Remember at the end of that piece of cinematic genius? There’s another earthquake, or whatever released the people-stuck-in-ice, and the Encino Woman charges into the house? We now have our Encino Woman.
It’s a movie that hits every quadrant of moviegoers: the high school comedy aspect would get teens and young adults; the Brendan Fraser-Ardipithecus Ramidus love story would attract women; and Pauley Shore would attract old people who think they’re laughing at a retard.
This is just the natural progression of modern anthropology. First you discover the fossil. Then you figure out that it could fit in as the missing link between humans and chimps. And then you theorize what would happen if said fossil had to go to high school in the Valley.
Your first thought is probably, “How will you explain the gap between Encino Man 1 and 2?” But don’t worry, that just sets up the love triangle even better. See what happens is that Brendan Fraser’s character – who is still being held back because he is a caveman and can’t graduate high school – by this time has taken a hot love interest. He’s a fit guy and could probably easily snag a sophomore by this point.
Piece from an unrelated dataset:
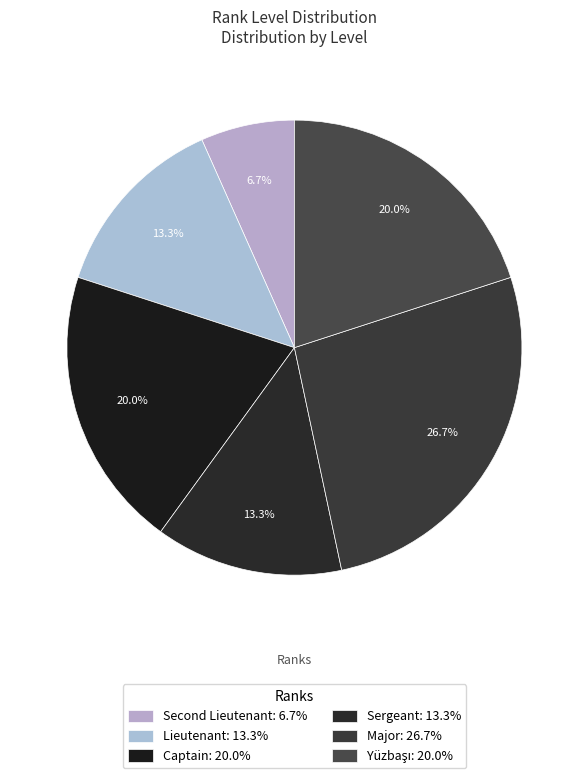

How many slices are in this pie chart?

6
But then Ardipithecus Ramidus, in all her hairy, huge-armed, semi-arboreal-dwelling glory storms into Encino High School while Pauley Shore (no exposition needed for why he’s still in school) and the guy who played Rudy intervene. They realize that Ardipithecus Ramidus is in love with Encino Man, and they’re meant to be together, but he has fallen for a young floozy. So our wacky protagonists have to find a way to get them together before prom or else the “Missing Link” will go missing forever.
Bam, $100 Million opening weekend guaranteed.
Not to mention all the spin offs, sequels, Geico commercials and unfrozen caveman lawyer revitalization that Ardipithecus Ramidus could provide. I understand that her discovery is a major breakthrough for science. But it could be an even bigger breakthrough for her career, as soon as Pauley Shore and Brendan Fraser sign on and Link goes missing no more.